Ed and Lorraine can’t get involved yet for two reasons. Three if you count the fact that they were barely involved with the Smurl haunting in real life. The first is Ed’s worrisome heart condition, which has Lorraine as concerned for his health as she is about the recent increase in daughter Judy’s worrisome visions. The second is that “The Conjuring: Last Rites” spends a significant portion of its 135-minute runtime setting up a detailed romance between Judy Warren and her future husband Tony Spera, seemingly as a backdoor audition “just in case” they can carry on conjuring after Patrick Wilson and Vera Farmiga call it quits.
Apologies to the two actors playing Judy and Tony, but they don’t possess anything close to the chemistry or charisma of Wilson and Farmiga to keep the main Conjuring continuity in theaters. At best, they might carry a TV spinoff, although a better idea would be “early years” adventures featuring the duo who portray younger Ed and Lorraine Warren instead.
Similarly to how George A. Romero used to call up Tom Savini whenever a new “of the Dead” movie was in the works and say, “start thinking of ways to kill people,” the Conjuring creators probably get a new project going and say, “start thinking of signature scares.” Sadly, “The Conjuring: Last Rites” doesn’t have a standout fright that can compete with the ones James Wan choreographed in the first two films. Most of the moments are average, especially an underwhelming climax where Lorraine highlights her uselessness by merely screaming incessantly while Ed and Tony fight for Judy’s life. The same goes for an ending that weirdly doesn’t resolve much for the Smurls, who are mere passengers in their own story, even after Lorraine magically acquires background exposition about the three spirits haunting the house.

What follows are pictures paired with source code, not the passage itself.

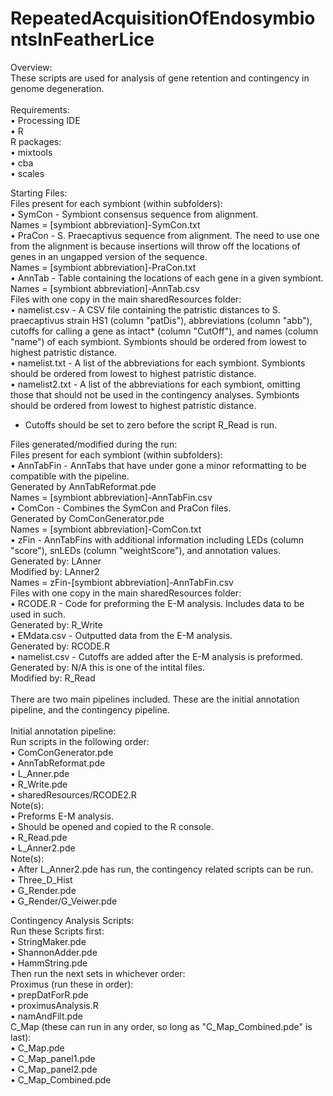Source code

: # RepeatedAcquisitionOfEndosymbiontsInFeatherLice

Overview:<br>
These scripts are used for analysis of gene retention and contingency in genome degeneration.<br>
<br>
Requirements:<br>
• Processing IDE<br>
• R<br>
R packages:<br>
• mixtools<br>
• cba<br>
• scales<br>

Starting Files:<br>
Files present for each symbiont (within subfolders):<br>
    • SymCon - Symbiont consensus sequence from alignment.<br>
        Names = [symbiont abbreviation]-SymCon.txt<br>
    • PraCon - S. Praecaptivus sequence from alignment. The need to use one from the alignment is because insertions  will throw off the locations of genes in an ungapped version of the sequence.<br>
        Names = [symbiont abbreviation]-PraCon.txt<br>
    • AnnTab - Table containing the locations of each gene in a given symbiont.<br>
        Names = [symbiont abbreviation]-AnnTab.csv<br>
Files with one copy in the main sharedResources folder:<br>
    • namelist.csv  - A CSV file containing the patristic distances to S. praecaptivus strain HS1 (column "patDis"), abbreviations (column "abb"), cutoffs for calling a gene as intact* (column "CutOff"), and names (column "name") of each symbiont. Symbionts should be ordered from lowest to highest patristic distance.<br>
    • namelist.txt  - A list of the abbreviations for each symbiont. Symbionts should be ordered from lowest to highest patristic distance.<br>
    • namelist2.txt - A list of the abbreviations for each symbiont, omitting those that should not be used in the contingency analyses. Symbionts should be ordered from lowest to highest patristic distance. <br>
* Cutoffs should be set to zero before the script R_Read is run.<br>

Files generated/modified during the run:<br>
Files present for each symbiont (within subfolders):<br>
    • AnnTabFin - AnnTabs that have under gone a minor reformatting to be compatible with the pipeline.<br>
        Generated by AnnTabReformat.pde<br>
        Names = [symbiont abbreviation]-AnnTabFin.csv<br>
    • ComCon - Combines the SymCon and PraCon files.<br>
        Generated by ComConGenerator.pde<br>
        Names = [symbiont abbreviation]-ComCon.txt<br>
    • zFin - AnnTabFins with additional information including LEDs (column "score"), snLEDs (column "weightScore"), and annotation values.<br>
        Generated by: LAnner<br>
        Modified by:  LAnner2<br>
        Names = zFin-[symbiont abbreviation]-AnnTabFin.csv<br>
  Files with one copy in the main sharedResources folder:<br>
    • RCODE.R - Code for preforming the E-M analysis. Includes data to be used in such. <br>
        Generated by: R_Write<br>
    • EMdata.csv - Outputted data from the E-M analysis.<br>
        Generated by: RCODE.R<br>
    • namelist.csv - Cutoffs are added after the E-M analysis is preformed.<br>
        Generated by: N/A this is one of the intital files.<br>
        Modified by: R_Read<br>
<br>
There are two main pipelines included. These are the initial annotation pipeline, and the contingency pipeline.<br>
<br>
Initial annotation pipeline:<br>
Run scripts in the following order:<br>
• ComConGenerator.pde<br>
• AnnTabReformat.pde<br>
• L_Anner.pde<br>
• R_Write.pde<br>
• sharedResources/RCODE2.R<br>
    Note(s):<br>
    • Preforms E-M analysis.<br>
    • Should be opened and copied to the R console.<br>
• R_Read.pde<br>
• L_Anner2.pde<br>
    Note(s):<br>
    • After L_Anner2.pde has run, the contingency related scripts can be run.<br>
• Three_D_Hist<br>
• G_Render.pde<br>
• G_Render/G_Veiwer.pde<br>

Contingency Analysis Scripts:<br>
Run these Scripts first:<br>
• StringMaker.pde<br>
• ShannonAdder.pde<br>
• HammString.pde<br>
Then run the next sets in whichever order:<br>
Proximus (run these in order):<br>
• prepDatForR.pde<br>
• proximusAnalysis.R<br>
• namAndFilt.pde<br>
C_Map (these can run in any order, so long as "C_Map_Combined.pde" is last):<br>
• C_Map.pde<br>
• C_Map_panel1.pde<br>
• C_Map_panel2.pde<br>
• C_Map_Combined.pde<br>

As a “true story,” “The Conjuring: Last Rites” is a huge heap of imaginary fantasy. As a tribute to Ed and Lorraine Warren, it’s another predictable whitewash that conveniently ignores lurid accusations to paint two charlatans as pious heroes. As a horror movie, an insistence on sticking to familiar patterns makes the film mostly fine, at least on par with the equally “okay” “The Conjuring: The Devil Made Me Do It” (review here). Of those three possible POVs, that last one matters most, as anyone with a logical brain and cursory knowledge of the “true story” can cut through the cloying claptrap to at least accept “The Conjuring: Last Rites” as play-it-safe popcorn entertainment.
NOTE: There is a brief post-credits scene.
Review Score: 55
“The Conjuring: Last Rites” purports to be “based on a true story,” although it’s anyone’s guess where facts are supposedly included in the fiction.